Hailing from Kent in the south east of England, their liberated attitude is in part due to the close-knit music community sandwiched between London and the English Channel. “I think the scene has been bitten with a contagious sense of creative freedom of late, and that is basically why our new record sounds like it does,” Jamie offers in a half-moment of contemplative thought. “We let go of everything we learned as a kids playing in these strict genre-defined scenes once we realised everyone just wants to have a bloody good laugh most of the time. Especially if you’ve made the effort to come out. I think a lot of bands and fans alike are hanging up the solemn sentiments and starting to get freaky with the end of the world.”
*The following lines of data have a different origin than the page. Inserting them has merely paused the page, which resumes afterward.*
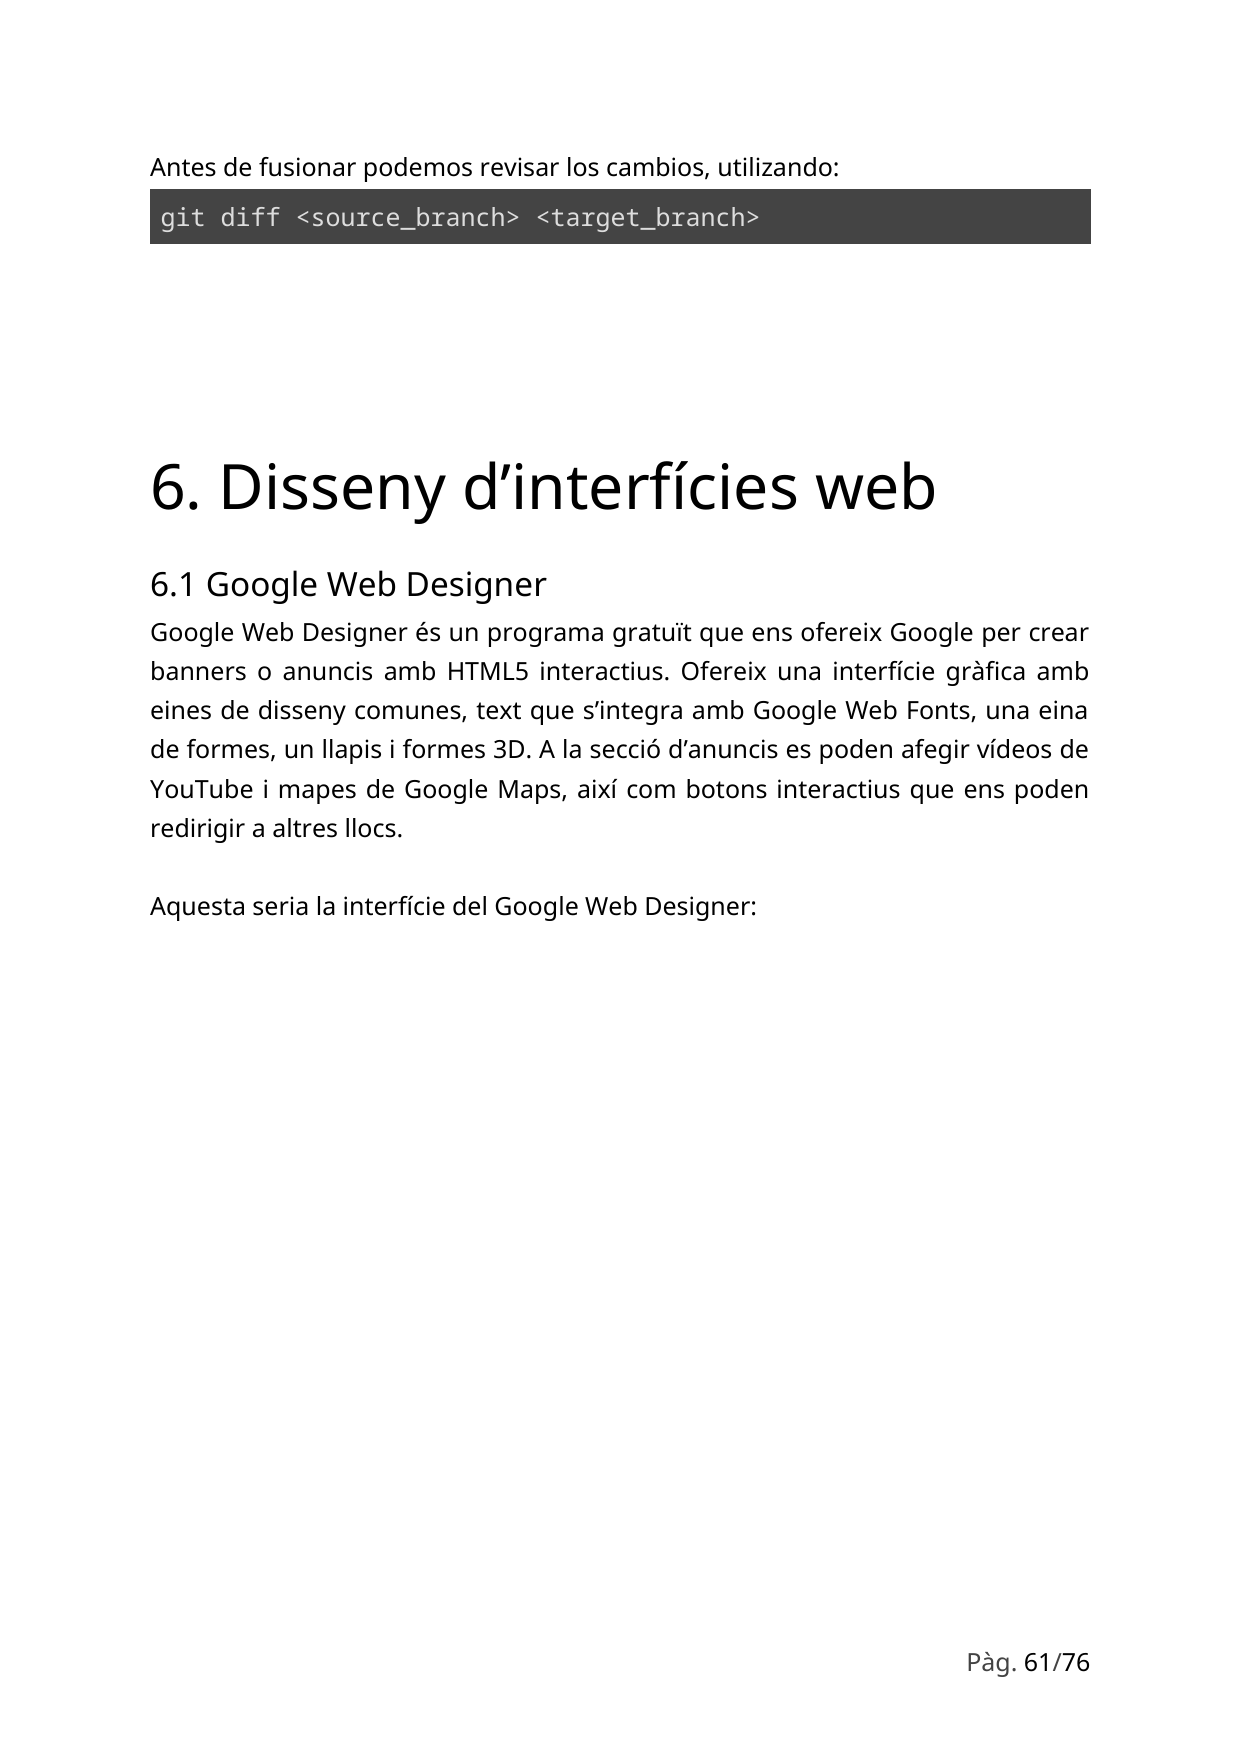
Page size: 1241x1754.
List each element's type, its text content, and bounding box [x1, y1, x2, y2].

text Aquesta seria la interfície del Google Web Designer: [150, 889, 1090, 923]
subtitle 6. Disseny d’interfícies web [150, 442, 1090, 527]
subtitle 6.1 Google Web Designer [150, 561, 1090, 606]
table_header git diff <source_branch> <target_branch> [150, 189, 1091, 244]
text Antes de fusionar podemos revisar los cambios, utilizando: [150, 150, 1090, 184]
text Google Web Designer és un programa gratuït que ens ofereix Google per crear banners o anuncis amb HTML5 interactius. Ofereix una interfície gràfica amb eines de disseny comunes, text que s’integra amb Google Web Fonts, una eina de formes, un llapis i formes 3D. A la secció d’anuncis es poden afegir vídeos de YouTube i mapes de Google Maps, així com botons interactius que ens poden redirigir a altres llocs. [150, 614, 1090, 844]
It’s clear that Kent has had a recent spurt of notable bands. As well as obvious success stories Moose Blood and Slaves, the alternative underground celebrates the likes of Drawstring, Weak Nerves and Coloured In. “Things do feel more party,” Jamie adds, returning to his jubilant mantra. “There seems to be a small uprising of decent venues/promoters in Kent right now who are really making a lot of effort, being brave, booking good acts and rekindling the fire. Also, there’s just a lot of really great, different bands about our way at the moment, y’know!?”

“There’s a lot of people experimenting with wild riffs and beats that don’t conform to genres which is cool,” Cam chimes in. “Everyone seems real nice and humble. More and more people seem to be attending shows again.”

Jack puts the scene’s success down to its size, its expansion controlled by London on its doorstep and mainland Europe close by. “If you go to shows regularly you can almost guarantee seeing the same people, everyone knows everyone and at any one point at least a few of them are doing really cool things.”

‘Melon Enema’ is born out of this freedom. By the time the pianos kick in on closer ‘Big Love’, the five tracks have presented a true musical whirlwind as eccentric as Eat Me’s personalities. As brash and confident as it may be, it still makes absolute sense. “I find Eat Me is increasingly becoming an opposite reaction to the rest of my adult life,” Jack concludes. “It’s a chance to piss around and have fun with a positive consequence. I should probably take things more seriously, but I do that all day at work.”